How bad could the bear market get?
There’s a whiff of panic in the air – and not just in stock markets

“It’s getting ugly out there,” said Ben Wright on Telegraph.co.uk. “Wall Street collapsed into a bear market on Monday” – and fell further the following day, “amid fears that sharply rising interest rates will tip the world’s biggest economy into a recession”. Stock markets duly swooned across the world. The rout was triggered by figures showing that US consumer prices had jumped 8.6% from a year ago in May, said Hudson Lockett in the FT. This stoked expectations that the US Federal Reserve could implement “an extra-large rate rise of 0.75 percentage points” at this week’s monetary policy committee – and may follow up with another in July. Growing anticipation of sharper rate rises also caused prices of government bonds to lurch downwards.
Fed chairman Jerome Powell “prizes predictability”, said The Economist. The idea is to give investors “ample guidance” to prepare them for policy changes. “But the past few days have been a whirlwind.” Suddenly, “the table has been slanted in a more hawkish direction”, with Powell contemplating “the biggest single rise” since 1994. “History suggests that rapid monetary tightening often precedes a recession. But the Fed knows that runaway inflation would be worse.” There’s no longer any excuse for failing to act, agreed DealBook in The New York Times. “Supply chain problems have eased”, yet prices have nonetheless continued to rise because of “continued intense demand for goods and services”. So far, “the Fed’s moves have not had much effect”. Indeed, some economists argue that the current 8.6% inflation figure may even underestimate the true situation.

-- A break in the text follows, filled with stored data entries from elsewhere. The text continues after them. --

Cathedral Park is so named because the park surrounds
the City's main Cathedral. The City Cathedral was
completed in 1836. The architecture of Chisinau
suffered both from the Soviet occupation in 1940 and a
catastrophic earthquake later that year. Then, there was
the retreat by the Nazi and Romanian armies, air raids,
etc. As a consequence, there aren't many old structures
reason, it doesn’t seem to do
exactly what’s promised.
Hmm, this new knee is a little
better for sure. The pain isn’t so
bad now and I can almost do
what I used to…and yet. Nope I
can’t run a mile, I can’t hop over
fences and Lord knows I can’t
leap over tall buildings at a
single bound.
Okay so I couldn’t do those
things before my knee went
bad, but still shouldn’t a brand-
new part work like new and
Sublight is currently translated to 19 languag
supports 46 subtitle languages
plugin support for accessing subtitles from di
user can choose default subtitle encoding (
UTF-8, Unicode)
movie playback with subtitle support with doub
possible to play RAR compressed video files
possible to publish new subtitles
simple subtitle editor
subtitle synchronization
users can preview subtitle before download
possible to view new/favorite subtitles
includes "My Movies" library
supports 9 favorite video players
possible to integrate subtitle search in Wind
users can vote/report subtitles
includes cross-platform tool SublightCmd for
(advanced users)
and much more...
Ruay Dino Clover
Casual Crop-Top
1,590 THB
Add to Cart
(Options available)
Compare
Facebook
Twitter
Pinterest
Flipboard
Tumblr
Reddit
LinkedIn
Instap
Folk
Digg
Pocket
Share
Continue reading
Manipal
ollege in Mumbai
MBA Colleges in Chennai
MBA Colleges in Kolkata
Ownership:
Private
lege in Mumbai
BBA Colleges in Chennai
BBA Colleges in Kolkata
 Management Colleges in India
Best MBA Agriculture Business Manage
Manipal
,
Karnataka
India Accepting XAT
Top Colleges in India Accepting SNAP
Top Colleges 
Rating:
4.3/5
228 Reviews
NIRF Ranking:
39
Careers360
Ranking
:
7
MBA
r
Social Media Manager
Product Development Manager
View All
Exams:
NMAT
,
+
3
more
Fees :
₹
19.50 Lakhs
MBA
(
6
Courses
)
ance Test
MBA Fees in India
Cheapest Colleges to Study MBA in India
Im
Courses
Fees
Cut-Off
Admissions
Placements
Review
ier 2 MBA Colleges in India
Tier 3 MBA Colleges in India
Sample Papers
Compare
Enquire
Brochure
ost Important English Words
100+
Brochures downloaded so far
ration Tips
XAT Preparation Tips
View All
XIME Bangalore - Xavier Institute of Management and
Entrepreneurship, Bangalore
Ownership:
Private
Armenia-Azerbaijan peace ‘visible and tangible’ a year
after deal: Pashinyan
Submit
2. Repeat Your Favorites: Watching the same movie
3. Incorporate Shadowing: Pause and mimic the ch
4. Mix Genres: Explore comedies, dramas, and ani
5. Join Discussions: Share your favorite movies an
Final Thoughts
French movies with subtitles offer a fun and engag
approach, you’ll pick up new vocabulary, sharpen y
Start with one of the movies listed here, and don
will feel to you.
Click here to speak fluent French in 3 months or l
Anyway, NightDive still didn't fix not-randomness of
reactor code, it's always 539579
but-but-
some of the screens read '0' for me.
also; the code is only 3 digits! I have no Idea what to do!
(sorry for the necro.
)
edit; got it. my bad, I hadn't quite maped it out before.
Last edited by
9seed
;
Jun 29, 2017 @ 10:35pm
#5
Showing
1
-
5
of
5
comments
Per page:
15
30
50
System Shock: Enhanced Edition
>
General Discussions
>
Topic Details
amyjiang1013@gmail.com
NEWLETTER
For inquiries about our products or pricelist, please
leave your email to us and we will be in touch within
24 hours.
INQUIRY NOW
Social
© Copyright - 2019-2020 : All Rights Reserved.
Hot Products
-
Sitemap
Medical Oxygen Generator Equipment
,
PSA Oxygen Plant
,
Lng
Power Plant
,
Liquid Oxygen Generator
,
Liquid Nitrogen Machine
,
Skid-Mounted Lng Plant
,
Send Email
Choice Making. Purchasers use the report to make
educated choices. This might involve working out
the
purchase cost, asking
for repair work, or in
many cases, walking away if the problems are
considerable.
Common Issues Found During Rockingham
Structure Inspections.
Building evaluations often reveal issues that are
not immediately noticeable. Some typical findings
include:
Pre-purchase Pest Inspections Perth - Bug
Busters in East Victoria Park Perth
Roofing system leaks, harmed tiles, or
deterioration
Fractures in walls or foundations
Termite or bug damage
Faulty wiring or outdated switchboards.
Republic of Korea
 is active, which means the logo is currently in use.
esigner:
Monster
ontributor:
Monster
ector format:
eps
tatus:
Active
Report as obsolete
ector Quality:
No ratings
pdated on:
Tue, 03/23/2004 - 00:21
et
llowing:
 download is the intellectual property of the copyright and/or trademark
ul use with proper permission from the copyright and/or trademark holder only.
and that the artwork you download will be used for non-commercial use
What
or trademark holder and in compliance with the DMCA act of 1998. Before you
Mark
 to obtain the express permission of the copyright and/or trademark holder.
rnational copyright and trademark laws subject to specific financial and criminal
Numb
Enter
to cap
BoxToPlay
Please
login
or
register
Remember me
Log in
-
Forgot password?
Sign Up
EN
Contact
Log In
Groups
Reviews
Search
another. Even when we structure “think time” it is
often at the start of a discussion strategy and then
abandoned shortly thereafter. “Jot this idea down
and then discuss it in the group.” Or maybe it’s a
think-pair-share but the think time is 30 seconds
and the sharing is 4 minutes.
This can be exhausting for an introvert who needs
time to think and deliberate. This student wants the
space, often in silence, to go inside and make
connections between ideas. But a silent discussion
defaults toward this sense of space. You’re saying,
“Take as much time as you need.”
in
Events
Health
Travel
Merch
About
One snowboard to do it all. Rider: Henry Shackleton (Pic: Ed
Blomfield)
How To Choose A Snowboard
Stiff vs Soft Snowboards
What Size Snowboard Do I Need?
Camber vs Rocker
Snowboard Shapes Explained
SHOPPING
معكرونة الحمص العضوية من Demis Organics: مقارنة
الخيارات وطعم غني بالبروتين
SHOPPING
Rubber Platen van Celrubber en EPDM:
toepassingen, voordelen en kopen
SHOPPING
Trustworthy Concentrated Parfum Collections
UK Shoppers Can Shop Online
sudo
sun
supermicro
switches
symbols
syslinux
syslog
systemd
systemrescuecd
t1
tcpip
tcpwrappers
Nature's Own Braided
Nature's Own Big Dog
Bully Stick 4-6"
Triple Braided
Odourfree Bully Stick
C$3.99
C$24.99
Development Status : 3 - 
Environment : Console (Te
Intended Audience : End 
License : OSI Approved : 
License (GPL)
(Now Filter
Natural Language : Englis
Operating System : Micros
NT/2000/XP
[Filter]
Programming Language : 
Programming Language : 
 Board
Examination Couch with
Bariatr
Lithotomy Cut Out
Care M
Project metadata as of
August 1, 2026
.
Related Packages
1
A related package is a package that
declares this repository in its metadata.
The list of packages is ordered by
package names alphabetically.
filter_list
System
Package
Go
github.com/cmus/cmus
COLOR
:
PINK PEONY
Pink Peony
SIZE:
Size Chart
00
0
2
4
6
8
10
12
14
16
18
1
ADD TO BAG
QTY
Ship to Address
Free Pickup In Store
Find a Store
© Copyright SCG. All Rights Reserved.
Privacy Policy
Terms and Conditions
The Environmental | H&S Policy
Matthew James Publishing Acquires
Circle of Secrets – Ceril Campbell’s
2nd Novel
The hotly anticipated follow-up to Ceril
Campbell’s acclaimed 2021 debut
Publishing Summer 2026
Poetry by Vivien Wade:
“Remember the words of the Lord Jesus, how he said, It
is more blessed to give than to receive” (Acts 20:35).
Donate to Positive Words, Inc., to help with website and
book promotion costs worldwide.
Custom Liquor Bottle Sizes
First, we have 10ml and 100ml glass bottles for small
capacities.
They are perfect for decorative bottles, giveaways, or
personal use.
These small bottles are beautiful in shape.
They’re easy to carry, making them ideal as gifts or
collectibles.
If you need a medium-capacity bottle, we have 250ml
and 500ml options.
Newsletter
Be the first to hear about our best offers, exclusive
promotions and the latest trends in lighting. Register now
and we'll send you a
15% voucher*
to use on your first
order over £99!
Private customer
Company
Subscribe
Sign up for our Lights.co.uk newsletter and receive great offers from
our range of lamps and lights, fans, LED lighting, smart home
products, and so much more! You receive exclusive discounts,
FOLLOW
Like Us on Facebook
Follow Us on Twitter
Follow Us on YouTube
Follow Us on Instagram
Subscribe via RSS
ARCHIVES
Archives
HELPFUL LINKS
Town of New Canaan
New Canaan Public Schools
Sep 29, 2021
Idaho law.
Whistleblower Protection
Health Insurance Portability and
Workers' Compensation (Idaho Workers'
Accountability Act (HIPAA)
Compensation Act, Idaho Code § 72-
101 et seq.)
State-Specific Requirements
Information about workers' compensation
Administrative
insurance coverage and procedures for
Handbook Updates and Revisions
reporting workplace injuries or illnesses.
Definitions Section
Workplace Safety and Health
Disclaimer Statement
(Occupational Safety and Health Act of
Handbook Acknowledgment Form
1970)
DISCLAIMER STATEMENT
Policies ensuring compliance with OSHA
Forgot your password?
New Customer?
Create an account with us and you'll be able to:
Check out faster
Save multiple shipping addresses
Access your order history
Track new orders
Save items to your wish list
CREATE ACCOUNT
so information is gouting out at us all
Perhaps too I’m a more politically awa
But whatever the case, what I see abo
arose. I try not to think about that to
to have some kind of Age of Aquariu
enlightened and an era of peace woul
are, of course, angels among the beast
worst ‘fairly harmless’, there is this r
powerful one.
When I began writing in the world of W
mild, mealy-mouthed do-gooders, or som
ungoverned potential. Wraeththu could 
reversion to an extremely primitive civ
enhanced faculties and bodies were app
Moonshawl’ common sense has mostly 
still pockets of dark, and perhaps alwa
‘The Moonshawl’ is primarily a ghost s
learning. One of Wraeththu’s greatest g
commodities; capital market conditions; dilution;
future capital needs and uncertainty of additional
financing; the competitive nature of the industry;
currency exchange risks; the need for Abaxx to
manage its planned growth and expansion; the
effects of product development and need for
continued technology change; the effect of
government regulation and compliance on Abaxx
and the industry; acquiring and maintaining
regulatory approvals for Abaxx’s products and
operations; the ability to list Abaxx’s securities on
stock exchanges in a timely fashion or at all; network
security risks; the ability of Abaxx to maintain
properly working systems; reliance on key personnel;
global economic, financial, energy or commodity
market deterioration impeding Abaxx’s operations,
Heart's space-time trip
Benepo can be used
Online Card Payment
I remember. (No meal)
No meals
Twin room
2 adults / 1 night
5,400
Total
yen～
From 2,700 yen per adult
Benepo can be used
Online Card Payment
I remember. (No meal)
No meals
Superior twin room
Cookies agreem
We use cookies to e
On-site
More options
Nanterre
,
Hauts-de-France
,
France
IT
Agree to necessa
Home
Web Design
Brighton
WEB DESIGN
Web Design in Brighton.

The likelihood is “of a long, grinding market correction amid extempore monetary policymaking”, said Lex in the FT. No wonder “investors are rushing for safety”. People “quibble about definitions of a bear market”, said John Stepek on MoneyWeek.com, but with America’s benchmark S&P 500 index now down by 20% this year (and the tech-focused Nasdaq down by nearly a third), “no one’s querying that we’re in one now”. Still, “the scarier stuff is happening in bond markets”. The yield on ten-year US Treasury bonds (which moves inversely to the price) hit its highest level since 2018 – raising “some intriguing questions about the cost of borrowing for governments”. It’s worrying that “yield spreads in the eurozone are widening”: markets seem to be again “differentiating between the creditworthiness of countries” in the zone. That, of course, was the root of Europe’s sovereign debt crisis in the 2010s. No one is yet predicting a repeat. But it was telling that the European Central Bank convened an emergency meeting this week.